The species, which is being considered for listing under the federal Endangered Species Act, has experienced significant population declines in recent decades and currently occupies just over half of its historical range.
Using the study findings, investigators developed a model that predicts where the birds are most likely to persist and where they are at risk of disappearing. The resulting maps graphically illustrate these likelihoods and can help federal and state land managers prioritize areas for conservation.
The model indicates that sage-grouse populations are more likely to persist in landscapes with a lower human population density, a higher percentage of sagebrush habitat, lower extent of agricultural development, fewer severe droughts, and at a greater distance from the edge of the species' historical range.
The new study, by Colorado State University and USGS investigator Dr. Cameron Aldridge and colleagues from other institutions, is due to be published soon in the scientific journal, Diversity and Distributions.
According to the authors, these research results suggest that conservation efforts focused on maintaining large expanses of sagebrush habitat, enhancing the quality of existing habitat, and increasing connections between suitable habitat patches would be most beneficial to maintaining healthy sage-grouse populations. This information will help federal resource management agencies assess the range-wide status of this species and develop regional conservation plans for population recovery.
This study is the first range-wide assessment conducted on sage-grouse that relates species distribution to past and present landscape conditions. Although this research addressed historical, long-term changes that affected sage-grouse populations, understanding the consequences of current and newly emerging threats, such as climate change and escalating energy and infrastructure development, is also needed.
An online version of the paper, "Range-wide patterns of greater sage-grouse persistence," is expected later this summer.

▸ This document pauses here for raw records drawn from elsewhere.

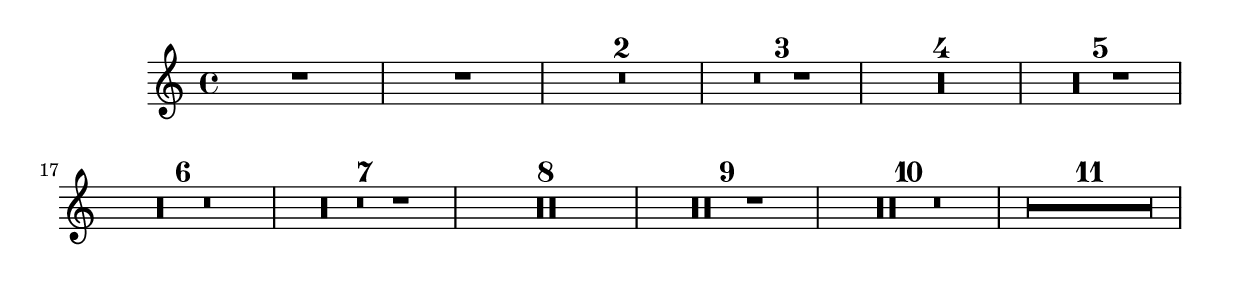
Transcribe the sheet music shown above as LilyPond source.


\version "2.10.0"

\header{
  texidoc="
If @code{Score.skipBars} is set,
the signs for four, two, and one measure rest are combined to
produce the graphical representation of rests for up to 10 bars.
The number of bars will be written above the sign.
"
}

thenotes =  \relative cis' {
  \set Score.skipBars = ##t
  \time 4/4
  R1 |
  R1*1 |
  R1*2 |
  R1*3 |
  R1*4 |
  R1*5 |
  R1*6 |
  R1*7 |
  R1*8 |
  R1*9 |
  R1*10 |
  R1*11 | 
}

<< \context Staff \thenotes

 >>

Full citation: Cameron L. Aldridge, Scott E. Nielsen, Hawthorne L. Beyer, Mark S. Boyce, John W. Connelly, Steven T. Knick, and Michael A. Schroeder. (2008.) Range-wide patterns of greater sage-grouse persistence. Diversity and Distributions (Blackwell). In press.
For more information, see http://www.fort.usgs.gov/Products/Publications/22235/22235.pdf
Changes to greater sage-grouse distribution in the American West predicted by a new scientific model based on extensive study of sage-grouse range contraction. "Likely secure populations" indicates areas where sage-grouse are present and currently stable. "Currently extirpated" indicates areas where sage-grouse are now locally extinct, as the model predicted. "Potential recolonization" indicates areas where populations are known to be locally extinct, but based on the model, landscape conditions are most similar to areas where sage-grouse currently persist. "At-risk populations" predicts absence where populations are known to occur. These habitats are most similar to areas where sage-grouse have already disappeared; therefore, existing populations are likely at risk of local extinction.